Göß­wein­stein: KEG Jah­res­got­tes­dienst – und die Basi­li­ka ist über die Hälf­te gefüllt

Got­tes­dienst der KEG in der Basi­li­ka in Göß­wein­stein / Foto: Win­fried Bau­er

30 KEG Mit­glie­der auf den 56 mög­li­chen Plät­zen in dem präch­ti­gen barocken Got­tes­haus

Bereits in der ersten Woche nach den coro­nabe­ding­ten Strei­chun­gen aller Got­tes­dien­ste hat die Vor­sit­zen­de der KEG Kreis­grup­pe Forch­heim, Frau Danie­la Drum­mer, zum tra­di­tio­nel­len Jah­res­got­tes­dienst für die leben­den und ver­stor­be­nen Mit­glie­der in die­sem Jahr in die Basi­li­ka Göß­wein­stein ein­ge­la­den. Es ist schon ein son­der­ba­res Gefühl, wenn in die Basi­li­ka nur 56 Besu­cher ein­ge­las­sen wer­den, alle müs­sen im Vor­feld ihre Hän­de des­in­fi­zie­ren, der Mund- und Nase­schutz wird kon­trol­liert und jeder ein­zel­ne Besu­cher wird auf die Ein­hal­tung der Abstands­re­geln hin­ge­wie­sen nur die mit Punk­ten gekenn­zeich­ne­ten Plät­ze dür­fen ein­ge­nom­men wer­den. Pater Lud­wig Mazur gestal­te­te den Got­tes­dienst auf das Wir­ken der Päd­ago­gen hin aus­ge­rich­tet und frag­te in sei­ner Pre­digt, von wem wir Glau­ben erfah­ren und Reli­gi­on ken­nen­ge­lernt haben. Er hob dabei die Bedeu­tung des Eltern­hau­ses und aller Erzie­hungs­ein­rich­tun­gen her­vor.
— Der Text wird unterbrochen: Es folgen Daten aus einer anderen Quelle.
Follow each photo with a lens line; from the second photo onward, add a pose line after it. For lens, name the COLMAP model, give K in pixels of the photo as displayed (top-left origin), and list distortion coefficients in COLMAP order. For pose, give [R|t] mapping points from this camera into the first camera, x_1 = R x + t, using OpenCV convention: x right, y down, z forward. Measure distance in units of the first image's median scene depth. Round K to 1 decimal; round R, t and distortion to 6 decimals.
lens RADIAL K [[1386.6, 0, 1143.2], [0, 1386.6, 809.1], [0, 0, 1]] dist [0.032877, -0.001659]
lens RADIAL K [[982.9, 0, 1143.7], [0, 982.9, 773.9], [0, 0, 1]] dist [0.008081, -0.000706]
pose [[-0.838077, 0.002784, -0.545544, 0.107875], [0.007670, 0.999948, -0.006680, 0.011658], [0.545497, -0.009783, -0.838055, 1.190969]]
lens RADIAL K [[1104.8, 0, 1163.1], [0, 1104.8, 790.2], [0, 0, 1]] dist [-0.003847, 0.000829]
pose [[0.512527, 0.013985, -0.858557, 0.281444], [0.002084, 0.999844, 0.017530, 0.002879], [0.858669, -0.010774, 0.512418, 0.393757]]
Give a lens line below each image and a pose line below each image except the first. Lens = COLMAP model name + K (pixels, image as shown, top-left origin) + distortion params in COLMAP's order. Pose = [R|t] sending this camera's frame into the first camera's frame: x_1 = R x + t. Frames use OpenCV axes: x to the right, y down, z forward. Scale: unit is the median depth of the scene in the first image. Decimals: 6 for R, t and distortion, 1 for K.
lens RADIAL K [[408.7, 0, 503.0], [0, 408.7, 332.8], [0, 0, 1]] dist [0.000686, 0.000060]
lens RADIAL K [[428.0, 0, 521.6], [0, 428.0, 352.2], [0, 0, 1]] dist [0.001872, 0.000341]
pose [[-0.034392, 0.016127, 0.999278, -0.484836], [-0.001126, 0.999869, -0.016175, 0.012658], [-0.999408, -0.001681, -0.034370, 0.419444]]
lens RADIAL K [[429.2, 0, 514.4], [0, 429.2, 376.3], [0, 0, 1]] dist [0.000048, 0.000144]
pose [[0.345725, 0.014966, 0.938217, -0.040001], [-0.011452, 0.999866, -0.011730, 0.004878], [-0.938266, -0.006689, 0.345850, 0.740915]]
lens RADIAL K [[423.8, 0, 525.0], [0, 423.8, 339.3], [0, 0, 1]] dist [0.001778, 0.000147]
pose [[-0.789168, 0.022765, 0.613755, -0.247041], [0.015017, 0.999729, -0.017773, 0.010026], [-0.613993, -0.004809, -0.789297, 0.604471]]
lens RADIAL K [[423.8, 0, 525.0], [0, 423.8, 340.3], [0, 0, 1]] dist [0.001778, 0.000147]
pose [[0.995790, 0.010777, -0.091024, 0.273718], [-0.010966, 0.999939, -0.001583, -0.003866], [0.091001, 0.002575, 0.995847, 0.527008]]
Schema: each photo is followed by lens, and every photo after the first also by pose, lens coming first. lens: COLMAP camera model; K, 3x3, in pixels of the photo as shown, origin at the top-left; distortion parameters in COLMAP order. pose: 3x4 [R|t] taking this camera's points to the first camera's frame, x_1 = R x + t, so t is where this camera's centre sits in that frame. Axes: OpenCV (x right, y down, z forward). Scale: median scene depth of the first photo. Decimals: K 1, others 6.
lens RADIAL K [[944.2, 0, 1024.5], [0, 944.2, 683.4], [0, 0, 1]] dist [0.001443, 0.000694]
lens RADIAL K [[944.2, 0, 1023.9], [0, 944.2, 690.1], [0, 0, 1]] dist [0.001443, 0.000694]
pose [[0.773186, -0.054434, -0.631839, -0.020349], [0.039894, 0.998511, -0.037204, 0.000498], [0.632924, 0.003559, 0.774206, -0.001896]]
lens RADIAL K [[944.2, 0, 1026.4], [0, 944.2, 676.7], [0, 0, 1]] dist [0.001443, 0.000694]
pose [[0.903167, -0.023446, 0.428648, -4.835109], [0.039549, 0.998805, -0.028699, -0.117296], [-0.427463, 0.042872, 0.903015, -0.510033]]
Es war schon eine bedrücken­de Stim­mung, im Abstand Gemein­schaft zu erle­ben, den Frie­dens­gruß sich unter der Gesichts­mas­ke zuz­u­nicken und die Kom­mu­ni­on auf Abstand zu emp­fan­gen.

Zum Orgel­spiel von Georg Schäff­ner stimm­ten die KEG­ler in die nach­öster­li­chen Gesän­ge ein. Nach dem Segen erfreu­te der Göß­wein­stei­ner Orga­nist die Besu­cher mit vier Orgel­stücken, die den Glanz und die Üppig­keit des barocken Got­tes­hau­ses in her­vor­ra­gen­der Wei­se unter­stri­chen.

Für vie­le war dies eine gelun­ge­ne Rück­kehr in die, in die­sem Jahr, nicht mög­li­chen Ver­an­stal­tun­gen der KEG, aber auch in die wie­der­ge­won­ne­ne Mög­lich­keit, Got­tes­dien­ste per­sön­lich zu besu­chen. Beein­druckt von den Wor­ten Pater Lud­wigs, dem Orgel­spiel des Orga­ni­sten und dem erha­be­nen Barock­bau­werk gin­gen die KEG Mit­glie­der und Inter­es­sier­te posi­tiv gestärkt aus­ein­an­der. Auf­grund der aktu­el­len Situa­ti­on muss­te das üblich anschlie­ßen­de gemüt­li­che Bei­sam­men­sein aus­fal­len.